Economic processes tend to be more pluralist than political systems. For example, to maximize market size, Apple is better off making phones affordable by many people instead of merely the richest few. Put simplistically, it’s easier to acquire 10x more customers with the same product than to create a product that a single rich customer is willing to pay 10x more for.
Couldn’t someone arbitrage a community that has a high valuation of some currency?
Yes, this is the point. By setting a high valuation that community is saying that they want more of that currency (or, more of the outcome associated with it). By acquiring and selling the currency to them, an arbitrager gets a better deal on the community’s goods, and the community gets more funding for the project it cares about.
E.g. imagine a community that lives downstream of a dam controlled by the upstream community.
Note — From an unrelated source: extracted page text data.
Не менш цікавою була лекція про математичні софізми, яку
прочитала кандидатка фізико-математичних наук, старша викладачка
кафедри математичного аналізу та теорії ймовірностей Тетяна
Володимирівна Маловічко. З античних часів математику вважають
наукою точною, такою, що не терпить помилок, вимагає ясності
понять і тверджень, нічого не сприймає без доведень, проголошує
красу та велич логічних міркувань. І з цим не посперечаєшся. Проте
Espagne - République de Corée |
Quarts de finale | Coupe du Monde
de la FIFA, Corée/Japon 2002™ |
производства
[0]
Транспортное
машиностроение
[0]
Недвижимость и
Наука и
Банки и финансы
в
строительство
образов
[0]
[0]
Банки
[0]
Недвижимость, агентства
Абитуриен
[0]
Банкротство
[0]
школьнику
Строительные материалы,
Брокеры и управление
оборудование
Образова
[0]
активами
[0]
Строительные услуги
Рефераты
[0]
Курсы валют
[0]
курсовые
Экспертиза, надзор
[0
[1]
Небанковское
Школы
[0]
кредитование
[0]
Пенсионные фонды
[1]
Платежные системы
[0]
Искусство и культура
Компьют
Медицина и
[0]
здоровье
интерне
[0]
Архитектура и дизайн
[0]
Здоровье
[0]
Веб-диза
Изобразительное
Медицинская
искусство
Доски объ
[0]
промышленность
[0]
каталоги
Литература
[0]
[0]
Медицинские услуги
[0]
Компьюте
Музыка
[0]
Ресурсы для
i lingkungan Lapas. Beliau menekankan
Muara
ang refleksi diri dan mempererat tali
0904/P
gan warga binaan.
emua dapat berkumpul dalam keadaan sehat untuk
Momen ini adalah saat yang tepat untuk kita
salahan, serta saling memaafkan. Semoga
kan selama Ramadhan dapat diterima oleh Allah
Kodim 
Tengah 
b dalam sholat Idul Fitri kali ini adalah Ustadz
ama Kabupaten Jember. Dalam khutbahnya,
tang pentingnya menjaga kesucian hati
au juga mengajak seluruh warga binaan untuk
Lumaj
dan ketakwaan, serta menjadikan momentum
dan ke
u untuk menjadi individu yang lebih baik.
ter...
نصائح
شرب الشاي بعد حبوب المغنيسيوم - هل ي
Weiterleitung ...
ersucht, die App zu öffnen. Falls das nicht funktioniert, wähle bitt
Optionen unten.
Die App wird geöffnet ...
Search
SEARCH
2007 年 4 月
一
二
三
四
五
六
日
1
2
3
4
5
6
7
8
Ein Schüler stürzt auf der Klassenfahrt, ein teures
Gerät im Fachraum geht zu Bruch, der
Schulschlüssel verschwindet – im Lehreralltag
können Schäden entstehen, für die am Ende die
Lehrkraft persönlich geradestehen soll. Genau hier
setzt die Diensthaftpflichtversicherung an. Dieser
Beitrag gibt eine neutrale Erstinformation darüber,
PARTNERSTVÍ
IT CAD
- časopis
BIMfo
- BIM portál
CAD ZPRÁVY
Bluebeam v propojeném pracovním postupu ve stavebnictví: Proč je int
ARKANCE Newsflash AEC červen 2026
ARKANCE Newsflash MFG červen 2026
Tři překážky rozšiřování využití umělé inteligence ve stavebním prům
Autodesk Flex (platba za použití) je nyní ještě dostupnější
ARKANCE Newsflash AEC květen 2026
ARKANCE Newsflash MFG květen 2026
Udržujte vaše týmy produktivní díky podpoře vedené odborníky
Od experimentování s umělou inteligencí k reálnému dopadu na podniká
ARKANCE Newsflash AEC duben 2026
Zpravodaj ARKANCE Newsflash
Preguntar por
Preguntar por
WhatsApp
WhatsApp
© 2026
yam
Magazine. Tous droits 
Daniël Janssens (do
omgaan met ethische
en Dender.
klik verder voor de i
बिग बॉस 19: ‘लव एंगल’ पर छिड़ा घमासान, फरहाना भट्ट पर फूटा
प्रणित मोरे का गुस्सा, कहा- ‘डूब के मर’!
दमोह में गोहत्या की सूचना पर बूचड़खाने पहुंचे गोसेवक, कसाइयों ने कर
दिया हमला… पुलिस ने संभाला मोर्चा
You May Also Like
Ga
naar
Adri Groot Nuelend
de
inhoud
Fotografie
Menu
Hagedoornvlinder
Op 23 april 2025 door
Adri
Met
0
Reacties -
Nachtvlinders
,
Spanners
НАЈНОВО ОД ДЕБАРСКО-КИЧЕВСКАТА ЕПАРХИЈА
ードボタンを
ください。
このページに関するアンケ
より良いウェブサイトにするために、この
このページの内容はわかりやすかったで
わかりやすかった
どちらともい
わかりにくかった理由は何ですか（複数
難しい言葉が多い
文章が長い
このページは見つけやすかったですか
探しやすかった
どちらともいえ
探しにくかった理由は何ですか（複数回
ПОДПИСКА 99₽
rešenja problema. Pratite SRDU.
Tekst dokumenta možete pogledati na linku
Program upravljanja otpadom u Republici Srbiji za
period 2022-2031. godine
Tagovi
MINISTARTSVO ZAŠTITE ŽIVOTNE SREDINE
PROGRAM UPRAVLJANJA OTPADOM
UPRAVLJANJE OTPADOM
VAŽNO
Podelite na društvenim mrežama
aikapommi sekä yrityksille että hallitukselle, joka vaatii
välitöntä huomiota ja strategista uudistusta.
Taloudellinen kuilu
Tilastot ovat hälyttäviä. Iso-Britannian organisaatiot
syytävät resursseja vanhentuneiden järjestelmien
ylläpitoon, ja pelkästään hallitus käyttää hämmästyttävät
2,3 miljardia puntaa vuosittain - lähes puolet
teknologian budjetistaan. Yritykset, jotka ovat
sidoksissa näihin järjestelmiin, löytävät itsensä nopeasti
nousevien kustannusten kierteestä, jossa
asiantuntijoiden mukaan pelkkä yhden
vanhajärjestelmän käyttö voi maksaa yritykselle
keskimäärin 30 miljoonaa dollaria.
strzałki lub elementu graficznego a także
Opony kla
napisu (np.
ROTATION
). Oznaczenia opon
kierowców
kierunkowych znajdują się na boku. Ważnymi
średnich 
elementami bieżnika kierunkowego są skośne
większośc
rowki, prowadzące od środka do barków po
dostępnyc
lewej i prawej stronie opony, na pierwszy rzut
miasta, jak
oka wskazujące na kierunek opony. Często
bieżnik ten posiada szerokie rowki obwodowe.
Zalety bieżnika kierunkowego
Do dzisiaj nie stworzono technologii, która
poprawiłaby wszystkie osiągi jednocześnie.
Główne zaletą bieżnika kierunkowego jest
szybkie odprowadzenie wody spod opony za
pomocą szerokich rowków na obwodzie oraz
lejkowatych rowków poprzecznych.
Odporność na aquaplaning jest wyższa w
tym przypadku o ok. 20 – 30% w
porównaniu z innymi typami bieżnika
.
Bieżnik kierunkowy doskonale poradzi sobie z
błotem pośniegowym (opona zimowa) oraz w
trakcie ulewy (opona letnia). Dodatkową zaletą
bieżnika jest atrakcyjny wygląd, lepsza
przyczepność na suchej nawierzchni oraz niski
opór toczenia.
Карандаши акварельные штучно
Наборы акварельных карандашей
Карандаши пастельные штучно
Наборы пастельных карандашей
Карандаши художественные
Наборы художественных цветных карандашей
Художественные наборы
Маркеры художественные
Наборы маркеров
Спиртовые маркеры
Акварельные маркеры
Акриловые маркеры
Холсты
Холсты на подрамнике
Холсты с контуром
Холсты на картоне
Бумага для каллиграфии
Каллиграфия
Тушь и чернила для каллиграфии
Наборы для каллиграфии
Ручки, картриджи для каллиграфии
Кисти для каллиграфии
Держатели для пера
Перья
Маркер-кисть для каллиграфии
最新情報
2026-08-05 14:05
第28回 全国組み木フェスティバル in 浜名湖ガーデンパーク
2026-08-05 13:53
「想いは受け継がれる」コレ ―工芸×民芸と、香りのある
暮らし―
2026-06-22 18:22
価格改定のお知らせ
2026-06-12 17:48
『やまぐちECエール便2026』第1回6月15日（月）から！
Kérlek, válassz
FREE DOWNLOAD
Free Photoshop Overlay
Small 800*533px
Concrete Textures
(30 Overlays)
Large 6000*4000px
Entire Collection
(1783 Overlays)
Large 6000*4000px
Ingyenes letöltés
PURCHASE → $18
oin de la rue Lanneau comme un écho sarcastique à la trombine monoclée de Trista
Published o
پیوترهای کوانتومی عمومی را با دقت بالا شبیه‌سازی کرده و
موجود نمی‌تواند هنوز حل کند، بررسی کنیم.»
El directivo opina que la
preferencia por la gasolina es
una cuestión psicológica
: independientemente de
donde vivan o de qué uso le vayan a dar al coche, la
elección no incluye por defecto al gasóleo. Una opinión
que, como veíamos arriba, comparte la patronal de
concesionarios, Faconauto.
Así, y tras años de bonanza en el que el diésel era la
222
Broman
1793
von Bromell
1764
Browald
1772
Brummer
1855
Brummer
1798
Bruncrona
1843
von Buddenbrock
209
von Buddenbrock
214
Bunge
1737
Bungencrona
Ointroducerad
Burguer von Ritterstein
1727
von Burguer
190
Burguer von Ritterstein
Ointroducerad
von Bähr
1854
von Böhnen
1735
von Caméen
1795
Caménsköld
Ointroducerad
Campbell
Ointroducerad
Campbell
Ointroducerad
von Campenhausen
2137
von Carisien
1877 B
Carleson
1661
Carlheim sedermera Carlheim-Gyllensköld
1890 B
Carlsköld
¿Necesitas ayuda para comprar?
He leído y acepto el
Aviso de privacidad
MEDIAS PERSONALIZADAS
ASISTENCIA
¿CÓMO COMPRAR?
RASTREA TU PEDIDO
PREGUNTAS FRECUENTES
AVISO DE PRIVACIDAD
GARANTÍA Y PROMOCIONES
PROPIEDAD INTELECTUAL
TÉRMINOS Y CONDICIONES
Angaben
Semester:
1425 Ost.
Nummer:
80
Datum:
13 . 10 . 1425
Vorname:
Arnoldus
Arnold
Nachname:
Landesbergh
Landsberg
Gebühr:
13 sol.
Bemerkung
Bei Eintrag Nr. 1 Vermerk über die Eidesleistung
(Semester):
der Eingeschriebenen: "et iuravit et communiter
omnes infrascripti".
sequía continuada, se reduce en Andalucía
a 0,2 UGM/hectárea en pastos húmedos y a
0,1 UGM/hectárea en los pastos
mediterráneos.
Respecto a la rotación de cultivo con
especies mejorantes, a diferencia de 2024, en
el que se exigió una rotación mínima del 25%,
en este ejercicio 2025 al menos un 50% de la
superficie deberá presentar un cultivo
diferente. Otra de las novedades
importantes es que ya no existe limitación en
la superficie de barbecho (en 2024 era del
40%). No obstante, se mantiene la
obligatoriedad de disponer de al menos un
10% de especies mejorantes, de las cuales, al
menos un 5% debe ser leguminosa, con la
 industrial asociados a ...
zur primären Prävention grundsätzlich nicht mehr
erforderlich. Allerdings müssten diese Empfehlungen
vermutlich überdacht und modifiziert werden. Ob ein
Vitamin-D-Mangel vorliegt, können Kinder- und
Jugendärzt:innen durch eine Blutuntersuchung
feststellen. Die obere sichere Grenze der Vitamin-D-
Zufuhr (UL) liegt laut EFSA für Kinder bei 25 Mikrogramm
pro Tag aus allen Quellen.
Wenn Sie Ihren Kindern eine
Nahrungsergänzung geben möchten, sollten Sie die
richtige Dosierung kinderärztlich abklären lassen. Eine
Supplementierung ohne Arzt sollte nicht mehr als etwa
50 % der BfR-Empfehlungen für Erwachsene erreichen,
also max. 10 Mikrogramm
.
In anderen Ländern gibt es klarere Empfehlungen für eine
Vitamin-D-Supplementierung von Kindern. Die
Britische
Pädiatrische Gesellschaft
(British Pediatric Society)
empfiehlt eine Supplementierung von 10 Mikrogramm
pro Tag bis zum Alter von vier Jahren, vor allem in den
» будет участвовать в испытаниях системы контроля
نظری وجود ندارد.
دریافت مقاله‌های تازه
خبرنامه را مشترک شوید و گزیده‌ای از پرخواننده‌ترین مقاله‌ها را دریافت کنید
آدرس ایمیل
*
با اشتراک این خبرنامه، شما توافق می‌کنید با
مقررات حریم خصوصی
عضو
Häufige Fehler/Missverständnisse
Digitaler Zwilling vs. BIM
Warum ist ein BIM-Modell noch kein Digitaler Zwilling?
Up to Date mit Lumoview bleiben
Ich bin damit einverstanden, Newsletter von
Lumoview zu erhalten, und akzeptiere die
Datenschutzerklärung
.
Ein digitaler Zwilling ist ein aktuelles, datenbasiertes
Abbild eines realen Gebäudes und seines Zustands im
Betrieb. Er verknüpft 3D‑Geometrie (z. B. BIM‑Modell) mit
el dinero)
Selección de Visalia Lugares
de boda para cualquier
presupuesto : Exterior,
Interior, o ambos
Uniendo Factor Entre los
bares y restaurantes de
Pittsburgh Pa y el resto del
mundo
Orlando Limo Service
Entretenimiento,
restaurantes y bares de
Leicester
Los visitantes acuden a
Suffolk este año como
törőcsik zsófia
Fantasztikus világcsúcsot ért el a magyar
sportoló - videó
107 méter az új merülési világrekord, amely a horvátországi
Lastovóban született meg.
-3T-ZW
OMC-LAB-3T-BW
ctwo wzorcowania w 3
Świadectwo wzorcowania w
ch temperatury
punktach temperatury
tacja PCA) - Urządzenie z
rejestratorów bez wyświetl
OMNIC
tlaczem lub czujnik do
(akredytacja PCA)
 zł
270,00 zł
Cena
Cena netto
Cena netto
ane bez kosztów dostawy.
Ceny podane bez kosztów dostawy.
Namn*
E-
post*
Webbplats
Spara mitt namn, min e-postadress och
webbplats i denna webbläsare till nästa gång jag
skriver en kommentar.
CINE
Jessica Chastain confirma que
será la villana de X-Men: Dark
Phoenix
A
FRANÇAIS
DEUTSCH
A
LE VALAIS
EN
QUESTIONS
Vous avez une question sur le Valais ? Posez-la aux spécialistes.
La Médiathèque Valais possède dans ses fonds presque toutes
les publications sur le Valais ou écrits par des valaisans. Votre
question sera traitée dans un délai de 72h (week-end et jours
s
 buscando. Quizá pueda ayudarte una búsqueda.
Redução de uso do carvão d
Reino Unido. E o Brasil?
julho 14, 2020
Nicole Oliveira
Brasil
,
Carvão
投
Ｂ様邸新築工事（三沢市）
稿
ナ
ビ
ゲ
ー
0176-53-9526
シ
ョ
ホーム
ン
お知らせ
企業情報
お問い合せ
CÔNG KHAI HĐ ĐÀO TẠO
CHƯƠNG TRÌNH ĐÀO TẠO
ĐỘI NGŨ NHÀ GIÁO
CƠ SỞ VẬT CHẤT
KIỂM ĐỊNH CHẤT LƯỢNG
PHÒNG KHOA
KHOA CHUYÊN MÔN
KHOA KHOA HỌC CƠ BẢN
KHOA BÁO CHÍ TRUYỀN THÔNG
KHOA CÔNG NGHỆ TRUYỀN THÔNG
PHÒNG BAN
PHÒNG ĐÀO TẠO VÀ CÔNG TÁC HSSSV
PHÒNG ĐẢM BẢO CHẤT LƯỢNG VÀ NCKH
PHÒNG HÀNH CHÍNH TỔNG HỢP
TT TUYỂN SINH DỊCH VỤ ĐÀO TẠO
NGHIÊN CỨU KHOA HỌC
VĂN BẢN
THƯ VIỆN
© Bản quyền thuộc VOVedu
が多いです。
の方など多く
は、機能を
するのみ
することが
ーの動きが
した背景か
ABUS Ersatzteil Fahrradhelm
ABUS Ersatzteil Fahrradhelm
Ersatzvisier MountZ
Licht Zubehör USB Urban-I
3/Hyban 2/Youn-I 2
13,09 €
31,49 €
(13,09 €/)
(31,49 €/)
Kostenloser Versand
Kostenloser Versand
The downstream community wants more water, and so they increase their valuation of a project that would deliver more water to them. The upstream community can buy up that currency, thereby funding the project, and then can use it to get a deal (either today, or someday in the future) on the goods produced by the downstream community.
If you were to visit a community far away, how would you be able to pay them?
Due to the global velocity of money, it’s likely that you would already have many of their currencies in your wallet, so you could pay them. If they value some public good highly there it might even be productive to donate to that public good in order to get some of the associated currency in return. This is a way in which non-locals can fund local goods through selfish taxation.
Who else has considered this sort of payment mechanism before?
To my understanding, both Michael Neilson and Juan Benet independently considered a similar mechanism set in 2018. Though I’m told in addition to enabling multiple currencies their approaches also treated each payment as its own currency.
Each combination of currencies is effectively its own currency, how will markets clear?
Exchange trading of these currencies is highly unlikely — there won’t be liquid global markets for each user’s wallet composition. This is considered a good thing — it allows for local communities to have additional sovereignty. The value of the currency in your wallet is what you can buy with it (just like cash) and so it will be through competitive dynamics on the individual business level (not speculation) that valuations are discovered.
Is bundling really necessary? Wouldn’t it just be enough to get everyone to set a valuation?
Once a currency enters an index wallet with other currencies, it will travel with those currencies for the rest of its life. But is this really necessary? Isn’t most of the benefit of index wallets coming from the fact that everyone has a valuation, and therefore it’s easy to spend a particular currency with them — is it even necessary to do this bundling? While it’s true that if you have valuations you don’t need bundling, the problem is that if you don’t have bundling no one has a reason to set a valuation. By bundling currencies together you create an incentive for vendors to set the valuation in the first place.